Problem statement:
Reproduce every text line of each row below verbatim, leaving the pictures out of your output.

Rows:
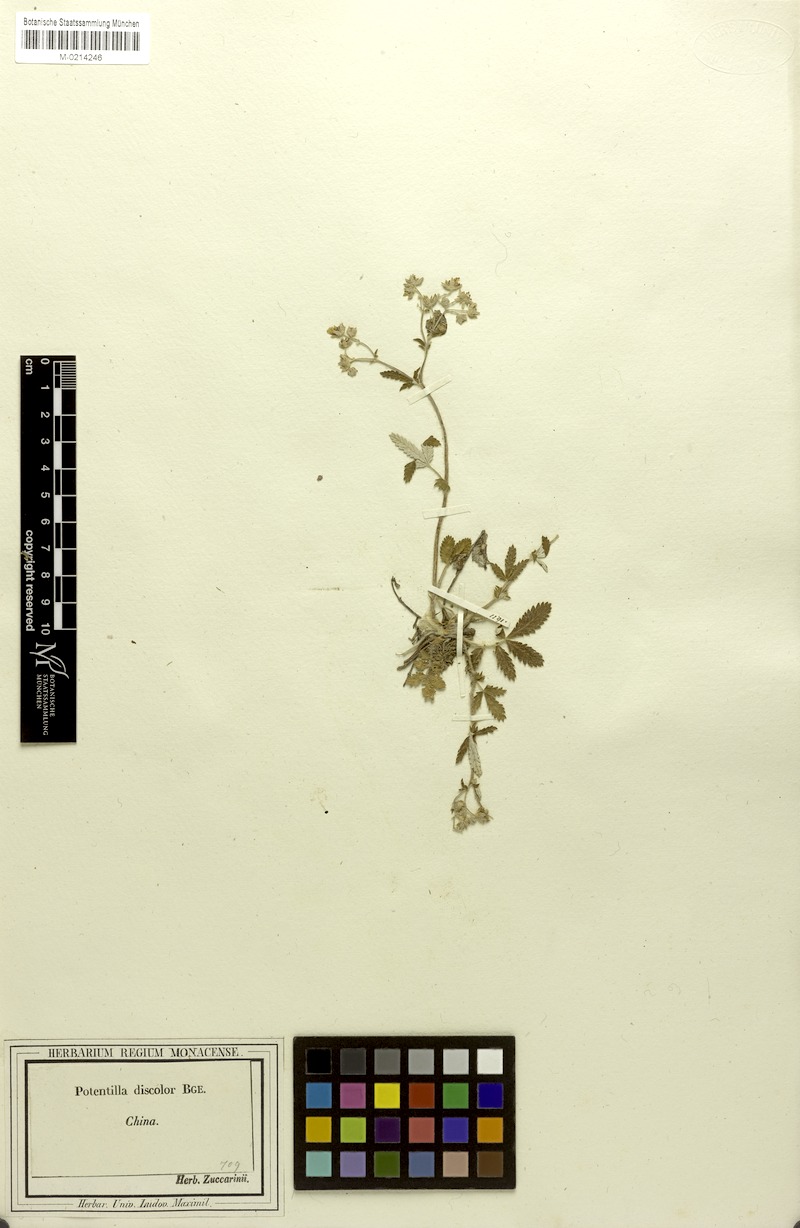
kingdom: Plantae
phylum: Tracheophyta
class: Magnoliopsida
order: Rosales
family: Rosaceae
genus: Potentilla
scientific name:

Response:
kingdom: Plantae
phylum: Tracheophyta
class: Magnoliopsida
order: Rosales
family: Rosaceae
genus: Potentilla
scientific name:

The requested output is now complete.